Het dilemma van succes.
De herinnering als concurrent.
Je bedenkt een programmaconcept.
Je werkt eraan, schaaft en zoekt naar de
juiste balans. De kijkdichtheid en waar-
dering groeit, Het wordt een succes, na
een tijdje wordt het routine en na 15
seizoenen, wil je wel weer eens iets anders.

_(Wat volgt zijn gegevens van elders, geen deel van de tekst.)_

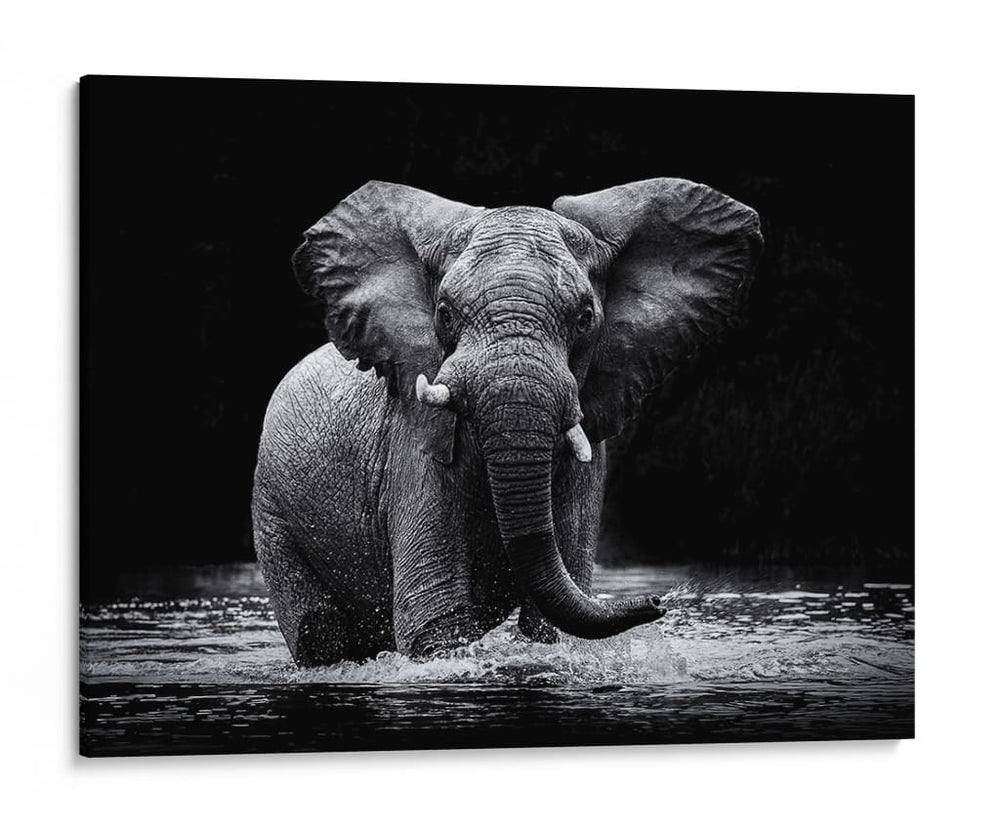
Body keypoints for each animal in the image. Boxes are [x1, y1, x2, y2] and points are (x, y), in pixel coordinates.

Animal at [252, 178, 762, 666]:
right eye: (444, 313)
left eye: (584, 318)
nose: (658, 601)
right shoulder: (414, 444)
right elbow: (434, 622)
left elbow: (550, 623)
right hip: (272, 514)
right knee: (317, 633)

Schilders kennen vaak maar één kunstje
en herhalen dat in eindeloze varianten.
Enkelingen als Picasso en Rauschenburg
en in de muziek b.v Miles Davis, onttrokken
zich daaraan en bleven zich vernieuwen.
Bij anderen is kunst hoe geweldig ook, de
herhaling in andere vorm van hetzelfde
handschrift en categoriseren we dat als stijl
en Identiteit.
Gil Evans veranderde de klankkleur van
een jazz-orkest. Het was overweldigend.
De schok van nieuw en verrassend werd
door het hergebruik het recept van een
herkenbare stijl en identiteit, waarna
het samen met hem langzaam wegkringelde
als een sliertje rook.
Elk succesvol werk, wat het dan ook is, is de
concurrent van het vorige en maar zelden
wordt dat overstegen en heeft het
eeuwigheidswaarde.
Boy en de Duke
Vroeg in de ochtend ergens in 1969 gaat
de telefoon:
‘Bob, met Boy (Edgar)…, luister ik ben in
het Sahara Hotel in Las Vegas, de Duke (Ellington)
speelt hier met zijn band. Ik heb hem gesproken
en we mogen vanavond zijn eerste en tweede
concert opnemen. Kan je hier vanavond zijn
met een cameraploeg’?
‘Hûh’…!?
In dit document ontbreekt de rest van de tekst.